## Given passage
╭──

Bill Knight column for Mon., Tues. or Wed., March 16, 17 or 18
Something seemed rotten.
But unlike that journalist’s doubt, journalism itself marks hope this week – Sunshine Week 2015. It’s a time to recognize and celebrate transparency in government, whether on Capitol Hill or area Townships, county seats or local fire districts.
Government openness is a critical pillar of Americans having a voice – of democracy itself – and that’s true on local and county levels as well as state and national.
Fortunately, an overwhelming number of local public officials are responsive to citizens and are appreciative of the accountability that’s part of their jobs. Almost all officials are honest and competent, and are willing to work at making at least their part of the planet a better place. Public records are made available. Corruption is so rare as to be nonexistent (especially compared to Springfield and Washington).
Of course, as with almost anything, there are ways government can be more open – better.

╰──

Dataset entries:

╭──

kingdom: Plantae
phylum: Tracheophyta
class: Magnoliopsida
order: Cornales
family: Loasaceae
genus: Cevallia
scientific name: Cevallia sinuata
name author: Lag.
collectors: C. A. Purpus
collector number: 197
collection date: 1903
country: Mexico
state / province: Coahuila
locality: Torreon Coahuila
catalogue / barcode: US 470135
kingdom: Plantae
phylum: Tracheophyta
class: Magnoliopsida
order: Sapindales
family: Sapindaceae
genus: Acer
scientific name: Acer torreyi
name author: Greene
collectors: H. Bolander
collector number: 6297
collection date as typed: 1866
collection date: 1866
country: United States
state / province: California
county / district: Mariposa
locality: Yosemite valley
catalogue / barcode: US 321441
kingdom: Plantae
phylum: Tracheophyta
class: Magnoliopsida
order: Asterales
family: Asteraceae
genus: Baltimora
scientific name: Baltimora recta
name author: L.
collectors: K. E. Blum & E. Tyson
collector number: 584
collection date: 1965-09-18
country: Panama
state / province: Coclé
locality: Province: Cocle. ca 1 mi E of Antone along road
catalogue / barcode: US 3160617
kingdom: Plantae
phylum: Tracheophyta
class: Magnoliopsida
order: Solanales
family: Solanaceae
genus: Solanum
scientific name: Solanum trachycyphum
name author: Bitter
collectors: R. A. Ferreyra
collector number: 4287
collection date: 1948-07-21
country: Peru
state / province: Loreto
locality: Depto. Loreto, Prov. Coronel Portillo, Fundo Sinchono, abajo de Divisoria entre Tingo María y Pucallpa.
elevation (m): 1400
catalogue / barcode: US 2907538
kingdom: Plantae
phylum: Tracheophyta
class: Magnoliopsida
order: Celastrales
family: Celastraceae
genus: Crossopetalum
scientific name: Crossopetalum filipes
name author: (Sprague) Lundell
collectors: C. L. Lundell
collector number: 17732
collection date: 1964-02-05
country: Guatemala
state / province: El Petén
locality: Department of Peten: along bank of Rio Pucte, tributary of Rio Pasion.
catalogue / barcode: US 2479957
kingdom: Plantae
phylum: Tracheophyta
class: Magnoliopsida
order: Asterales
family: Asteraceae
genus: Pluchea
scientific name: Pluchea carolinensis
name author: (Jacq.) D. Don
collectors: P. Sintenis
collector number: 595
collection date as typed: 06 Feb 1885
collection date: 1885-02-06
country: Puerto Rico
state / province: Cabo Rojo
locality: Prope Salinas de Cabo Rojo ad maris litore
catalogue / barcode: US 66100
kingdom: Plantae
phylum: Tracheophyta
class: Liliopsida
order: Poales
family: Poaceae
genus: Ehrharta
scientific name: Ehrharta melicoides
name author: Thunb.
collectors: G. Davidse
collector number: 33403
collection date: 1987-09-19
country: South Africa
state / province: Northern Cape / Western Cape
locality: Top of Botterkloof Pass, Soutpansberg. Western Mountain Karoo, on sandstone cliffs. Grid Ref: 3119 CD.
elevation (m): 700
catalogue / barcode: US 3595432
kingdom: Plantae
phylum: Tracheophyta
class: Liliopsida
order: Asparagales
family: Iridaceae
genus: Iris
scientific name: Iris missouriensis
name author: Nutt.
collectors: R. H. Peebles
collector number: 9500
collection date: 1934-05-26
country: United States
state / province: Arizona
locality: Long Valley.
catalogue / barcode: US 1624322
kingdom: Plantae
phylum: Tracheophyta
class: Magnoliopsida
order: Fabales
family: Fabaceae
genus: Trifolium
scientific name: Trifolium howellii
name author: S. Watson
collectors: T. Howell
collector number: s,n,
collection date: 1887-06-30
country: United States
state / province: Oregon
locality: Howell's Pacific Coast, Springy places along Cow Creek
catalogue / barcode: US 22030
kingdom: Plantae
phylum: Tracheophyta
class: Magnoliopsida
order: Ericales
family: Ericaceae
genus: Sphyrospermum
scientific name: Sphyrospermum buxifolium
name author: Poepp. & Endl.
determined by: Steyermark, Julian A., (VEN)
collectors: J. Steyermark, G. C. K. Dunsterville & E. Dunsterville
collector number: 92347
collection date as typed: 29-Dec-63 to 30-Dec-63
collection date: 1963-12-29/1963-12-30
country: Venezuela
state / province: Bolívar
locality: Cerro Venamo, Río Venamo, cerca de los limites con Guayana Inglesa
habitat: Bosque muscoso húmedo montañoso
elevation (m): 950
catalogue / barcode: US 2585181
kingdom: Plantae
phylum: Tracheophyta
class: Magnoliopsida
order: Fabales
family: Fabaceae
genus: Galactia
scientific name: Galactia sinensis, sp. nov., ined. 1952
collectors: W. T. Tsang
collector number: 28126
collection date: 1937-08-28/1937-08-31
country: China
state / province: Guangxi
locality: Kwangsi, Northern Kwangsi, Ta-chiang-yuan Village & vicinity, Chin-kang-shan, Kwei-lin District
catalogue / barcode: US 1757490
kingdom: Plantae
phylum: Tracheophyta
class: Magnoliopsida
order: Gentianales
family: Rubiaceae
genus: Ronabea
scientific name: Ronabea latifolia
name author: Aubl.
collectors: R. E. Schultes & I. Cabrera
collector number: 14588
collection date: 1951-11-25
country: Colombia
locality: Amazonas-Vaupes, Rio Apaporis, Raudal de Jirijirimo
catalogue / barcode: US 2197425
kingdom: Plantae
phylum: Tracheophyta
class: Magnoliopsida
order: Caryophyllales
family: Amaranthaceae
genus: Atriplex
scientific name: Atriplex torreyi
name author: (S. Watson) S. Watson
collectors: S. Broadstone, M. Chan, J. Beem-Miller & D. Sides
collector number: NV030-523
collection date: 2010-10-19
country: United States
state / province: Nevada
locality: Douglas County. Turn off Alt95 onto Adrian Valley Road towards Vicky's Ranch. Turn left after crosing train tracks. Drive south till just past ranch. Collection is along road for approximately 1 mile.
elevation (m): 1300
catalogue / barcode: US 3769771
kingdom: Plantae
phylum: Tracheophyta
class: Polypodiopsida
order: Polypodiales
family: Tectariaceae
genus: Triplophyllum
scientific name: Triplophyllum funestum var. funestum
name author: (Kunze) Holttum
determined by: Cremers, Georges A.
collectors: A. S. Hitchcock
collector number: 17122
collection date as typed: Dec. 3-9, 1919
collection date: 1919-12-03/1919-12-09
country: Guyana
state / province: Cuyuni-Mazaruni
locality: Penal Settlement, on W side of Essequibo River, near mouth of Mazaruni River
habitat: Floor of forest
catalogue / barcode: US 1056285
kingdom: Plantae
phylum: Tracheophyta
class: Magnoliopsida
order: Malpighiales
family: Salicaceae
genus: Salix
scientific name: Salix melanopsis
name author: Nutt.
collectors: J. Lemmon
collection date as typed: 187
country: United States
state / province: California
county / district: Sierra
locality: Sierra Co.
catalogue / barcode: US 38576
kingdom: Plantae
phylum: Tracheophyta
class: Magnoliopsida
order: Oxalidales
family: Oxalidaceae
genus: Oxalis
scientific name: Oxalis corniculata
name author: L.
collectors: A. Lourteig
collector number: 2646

╰──

In the Sunshine Week column, what is Sunshine Week a time to recognize and celebrate? Please answer briefly. The records have nothing to do with this.

## Output of the task
Transparency in government.